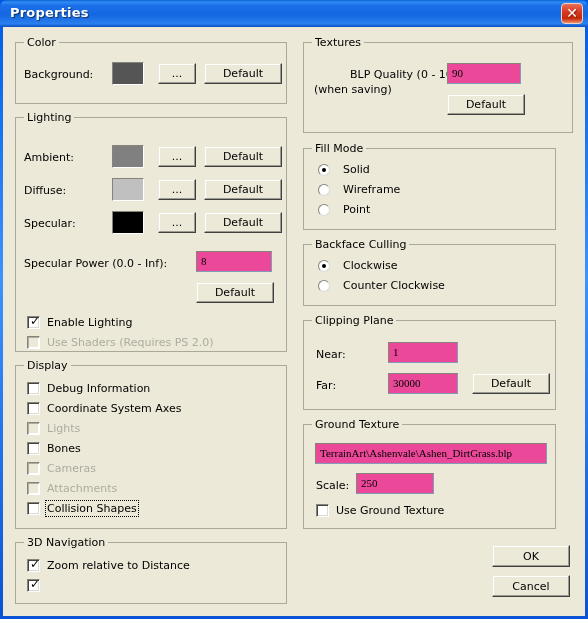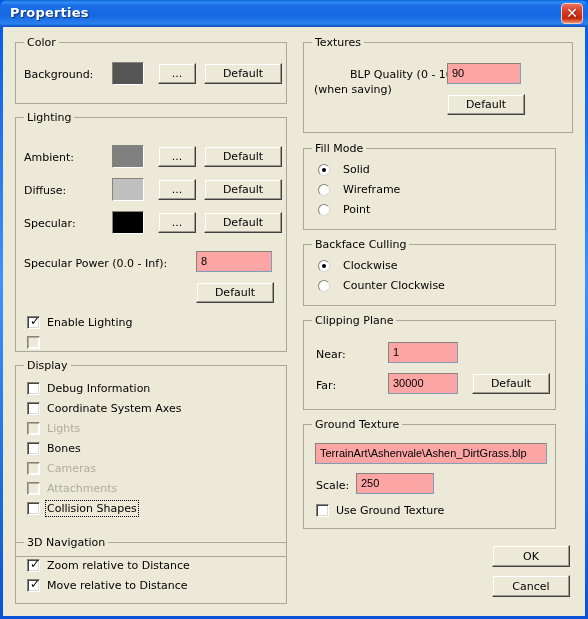--- a/index.html
+++ b/index.html
@@ -113,26 +113,26 @@
     display: flex;
     align-items: center;
     justify-content: center;
     white-space: nowrap;
   }
 
   
   .field {
     position: absolute;
     box-sizing: border-box;
-    background: #fca5a5;
+    background: #ec4899;
     border: 1px solid #7f9db9;
     border-top-color: #85837a;
     border-left-color: #85837a;
     font-size: 11px;
-    font-family: Liberation Sans, sans-serif;
+    font-family: Liberation Serif, serif;
     color: #000;
     padding: 0 0 0 4px;
     line-height: 1;
     display: flex;
     align-items: center;
     white-space: nowrap;
     overflow: hidden;
   }
 
   
@@ -265,24 +265,25 @@
 
       <div class="cbrow" style="left:11px; top:198px;">
         <span class="cbox">
             <span class="tick">✓</span>
           </span>
         <span class="ctext">Enable Lighting</span>
       </div>
 
       <div class="cbrow" style="left:11px; top:218px;">
         <span class="cbox disabled"></span>
-      </div>
-    </div>
-
-    <div class="group" style="left:12px; top:338px; width:272px; height:192px;">
+        <span class="ctext dim">Use Shaders (Requires PS 2.0)</span>
+      </div>
+    </div>
+
+    <div class="group" style="left:12px; top:338px; width:272px; height:164px;">
       <span class="glabel">Display</span>
 
       <div class="cbrow" style="left:11px; top:36px;">
         <span class="cbox"></span>
         <span class="ctext">Coordinate System Axes</span>
       </div>
       <div class="cbrow" style="left:11px; top:16px;">
         <span class="cbox"></span>
         <span class="ctext">Debug Information</span>
       </div>
@@ -313,21 +314,20 @@
       <div class="cbrow" style="left:11px; top:16px;">
         <span class="cbox">
             <span class="tick">✓</span>
           </span>
         <span class="ctext">Zoom relative to Distance</span>
       </div>
       <div class="cbrow" style="left:11px; top:36px;">
         <span class="cbox">
             <span class="tick">✓</span>
           </span>
-        <span class="ctext">Move relative to Distance</span>
       </div>
     </div>
 
     <div class="group" style="left:300px; top:15px; width:270px; height:91px;">
       <span class="glabel">Textures</span>
       <span class="lbl" style="left:10px; top:25px;margin-left:36px;">BLP Quality (0 - 100):</span>
       <span class="lbl" style="left:10px; top:40px;">(when saving)</span>
       <div class="field" style="left:143px; top:20px; width:74px; height:21px;">90</div>
       <button class="btn" style="left:143px; top:51px; width:78px; height:21px;">Default</button>
     </div>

────

▶ _EXERCISE PROMPT_
Copy the listing above word for word. Do not include the pictures.

▶ _RESPONSE_
--- a/index.html
+++ b/index.html
@@ -113,26 +113,26 @@
     display: flex;
     align-items: center;
     justify-content: center;
     white-space: nowrap;
   }
 
   
   .field {
     position: absolute;
     box-sizing: border-box;
-    background: #fca5a5;
+    background: #ec4899;
     border: 1px solid #7f9db9;
     border-top-color: #85837a;
     border-left-color: #85837a;
     font-size: 11px;
-    font-family: Liberation Sans, sans-serif;
+    font-family: Liberation Serif, serif;
     color: #000;
     padding: 0 0 0 4px;
     line-height: 1;
     display: flex;
     align-items: center;
     white-space: nowrap;
     overflow: hidden;
   }
 
   
@@ -265,24 +265,25 @@
 
       <div class="cbrow" style="left:11px; top:198px;">
         <span class="cbox">
             <span class="tick">✓</span>
           </span>
         <span class="ctext">Enable Lighting</span>
       </div>
 
       <div class="cbrow" style="left:11px; top:218px;">
         <span class="cbox disabled"></span>
-      </div>
-    </div>
-
-    <div class="group" style="left:12px; top:338px; width:272px; height:192px;">
+        <span class="ctext dim">Use Shaders (Requires PS 2.0)</span>
+      </div>
+    </div>
+
+    <div class="group" style="left:12px; top:338px; width:272px; height:164px;">
       <span class="glabel">Display</span>
 
       <div class="cbrow" style="left:11px; top:36px;">
         <span class="cbox"></span>
         <span class="ctext">Coordinate System Axes</span>
       </div>
       <div class="cbrow" style="left:11px; top:16px;">
         <span class="cbox"></span>
         <span class="ctext">Debug Information</span>
       </div>
@@ -313,21 +314,20 @@
       <div class="cbrow" style="left:11px; top:16px;">
         <span class="cbox">
             <span class="tick">✓</span>
           </span>
         <span class="ctext">Zoom relative to Distance</span>
       </div>
       <div class="cbrow" style="left:11px; top:36px;">
         <span class="cbox">
             <span class="tick">✓</span>
           </span>
-        <span class="ctext">Move relative to Distance</span>
       </div>
     </div>
 
     <div class="group" style="left:300px; top:15px; width:270px; height:91px;">
       <span class="glabel">Textures</span>
       <span class="lbl" style="left:10px; top:25px;margin-left:36px;">BLP Quality (0 - 100):</span>
       <span class="lbl" style="left:10px; top:40px;">(when saving)</span>
       <div class="field" style="left:143px; top:20px; width:74px; height:21px;">90</div>
       <button class="btn" style="left:143px; top:51px; width:78px; height:21px;">Default</button>
     </div>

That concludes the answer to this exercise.